As I pointed out, the biggest reason for that inefficiency is building the data view from scratch on
.getData()
. If it would be kept up-to-date in the memory, just like the editing view, it wouldn't take that much time to performgetData()
. So, it would basically work like the editing pipeline but with different converters. Maybe there's even way to quickly prototype it just by using theEditingController
in place of theDataController
🤔?Keep in mind, that would be quite a breaking change. I think this is a huge issue that will demand a lot of testing.
Other than that, AFAIR, we have might think about improving performance in view downcast writer, downcast dispatcher and possibly other parts of the data pipelines. However, there's a ceiling for how much can be achieved this way. So, unfortunately, making the data pipeline "live" is something we will have to do one day.
There's one thing to note, though. When we will introduce the "live" data pipeline, every action done in the editor will take twice as much time. As we add features, callbacks, post fixers, etc. to the editor and the number of things in the event loop rises, we may hit an efficiency issue from another side (for example, typing becomes less responsive).

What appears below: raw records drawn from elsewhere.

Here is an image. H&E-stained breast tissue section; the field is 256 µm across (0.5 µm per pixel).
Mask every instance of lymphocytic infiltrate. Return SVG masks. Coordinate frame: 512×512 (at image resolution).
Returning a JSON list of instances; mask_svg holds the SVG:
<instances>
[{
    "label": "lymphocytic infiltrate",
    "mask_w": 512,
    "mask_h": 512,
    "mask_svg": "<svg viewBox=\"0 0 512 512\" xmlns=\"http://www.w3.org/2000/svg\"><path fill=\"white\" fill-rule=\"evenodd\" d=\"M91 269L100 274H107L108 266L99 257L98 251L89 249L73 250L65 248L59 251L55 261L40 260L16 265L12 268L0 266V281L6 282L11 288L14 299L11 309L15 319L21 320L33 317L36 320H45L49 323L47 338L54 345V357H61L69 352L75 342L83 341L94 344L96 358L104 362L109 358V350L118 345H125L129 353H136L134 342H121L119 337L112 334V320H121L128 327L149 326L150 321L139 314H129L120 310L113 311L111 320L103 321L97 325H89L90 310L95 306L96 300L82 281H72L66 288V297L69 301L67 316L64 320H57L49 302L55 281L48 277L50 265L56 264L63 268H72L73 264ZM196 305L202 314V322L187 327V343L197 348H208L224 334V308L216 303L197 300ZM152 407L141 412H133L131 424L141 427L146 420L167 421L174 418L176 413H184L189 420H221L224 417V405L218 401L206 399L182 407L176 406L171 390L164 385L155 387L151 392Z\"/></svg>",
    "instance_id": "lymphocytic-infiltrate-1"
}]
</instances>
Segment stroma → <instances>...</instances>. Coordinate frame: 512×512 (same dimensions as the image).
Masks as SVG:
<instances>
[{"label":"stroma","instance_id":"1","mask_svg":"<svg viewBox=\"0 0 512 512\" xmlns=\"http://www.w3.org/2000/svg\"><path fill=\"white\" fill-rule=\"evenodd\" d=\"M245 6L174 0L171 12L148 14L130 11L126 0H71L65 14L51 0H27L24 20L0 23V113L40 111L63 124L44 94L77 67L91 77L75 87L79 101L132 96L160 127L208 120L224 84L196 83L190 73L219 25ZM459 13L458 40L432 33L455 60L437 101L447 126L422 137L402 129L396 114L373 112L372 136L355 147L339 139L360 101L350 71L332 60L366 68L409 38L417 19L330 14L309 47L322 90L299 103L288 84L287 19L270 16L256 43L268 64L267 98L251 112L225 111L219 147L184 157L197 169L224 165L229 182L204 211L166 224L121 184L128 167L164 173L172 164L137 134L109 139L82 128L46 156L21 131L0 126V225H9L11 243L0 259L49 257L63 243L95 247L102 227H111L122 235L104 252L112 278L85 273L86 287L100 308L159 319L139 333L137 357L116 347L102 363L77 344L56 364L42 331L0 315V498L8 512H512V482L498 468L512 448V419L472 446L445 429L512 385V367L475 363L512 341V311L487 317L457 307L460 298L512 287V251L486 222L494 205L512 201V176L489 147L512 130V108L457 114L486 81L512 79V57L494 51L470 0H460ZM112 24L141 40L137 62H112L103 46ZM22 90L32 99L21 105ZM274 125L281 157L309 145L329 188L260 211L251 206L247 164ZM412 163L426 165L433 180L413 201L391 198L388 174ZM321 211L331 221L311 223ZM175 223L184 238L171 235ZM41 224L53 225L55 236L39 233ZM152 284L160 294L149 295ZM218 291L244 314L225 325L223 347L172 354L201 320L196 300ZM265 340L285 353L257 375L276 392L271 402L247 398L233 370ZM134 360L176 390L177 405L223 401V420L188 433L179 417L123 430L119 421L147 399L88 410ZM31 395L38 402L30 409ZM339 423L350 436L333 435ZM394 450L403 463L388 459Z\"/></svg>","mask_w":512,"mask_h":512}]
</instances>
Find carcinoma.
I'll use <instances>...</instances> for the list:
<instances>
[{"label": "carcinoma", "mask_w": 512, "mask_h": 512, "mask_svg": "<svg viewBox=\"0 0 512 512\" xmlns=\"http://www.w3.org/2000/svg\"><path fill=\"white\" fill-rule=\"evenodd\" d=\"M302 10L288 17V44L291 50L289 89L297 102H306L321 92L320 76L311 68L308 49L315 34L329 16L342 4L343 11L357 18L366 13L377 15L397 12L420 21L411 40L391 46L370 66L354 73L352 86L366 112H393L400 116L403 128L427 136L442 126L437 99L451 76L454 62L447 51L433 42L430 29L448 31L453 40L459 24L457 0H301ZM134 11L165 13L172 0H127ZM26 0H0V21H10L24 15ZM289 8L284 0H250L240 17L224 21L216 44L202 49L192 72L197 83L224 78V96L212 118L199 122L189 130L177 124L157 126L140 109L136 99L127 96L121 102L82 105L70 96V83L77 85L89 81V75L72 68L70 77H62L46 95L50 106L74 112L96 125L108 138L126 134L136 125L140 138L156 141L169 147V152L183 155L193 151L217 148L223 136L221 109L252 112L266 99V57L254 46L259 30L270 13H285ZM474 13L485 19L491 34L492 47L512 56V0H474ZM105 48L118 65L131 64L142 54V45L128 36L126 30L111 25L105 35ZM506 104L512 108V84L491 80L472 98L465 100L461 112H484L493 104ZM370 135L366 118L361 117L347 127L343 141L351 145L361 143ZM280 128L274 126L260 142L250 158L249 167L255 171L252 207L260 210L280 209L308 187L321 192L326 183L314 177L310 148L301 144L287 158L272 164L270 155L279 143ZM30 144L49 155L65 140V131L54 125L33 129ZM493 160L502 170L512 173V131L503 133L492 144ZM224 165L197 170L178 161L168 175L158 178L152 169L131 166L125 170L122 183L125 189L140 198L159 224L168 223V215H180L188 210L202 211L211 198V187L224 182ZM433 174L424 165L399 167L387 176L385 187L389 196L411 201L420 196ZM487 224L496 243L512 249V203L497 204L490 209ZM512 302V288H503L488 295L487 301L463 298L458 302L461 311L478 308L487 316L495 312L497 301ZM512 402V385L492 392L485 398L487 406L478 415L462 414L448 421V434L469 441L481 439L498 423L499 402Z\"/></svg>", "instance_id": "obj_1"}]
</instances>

There's a possibility that we may end up with two data pipelines: "live" and "on-demand" (that's the one we have now). We could either give the possibility to explicitly use one of them through configuration or through preparing appropriate editor build. But we could also try switching them as the document size grows.
If we hit performance issues with the "live" data view, we could also maybe think about batching changes and updating the data view less frequently than the editing view.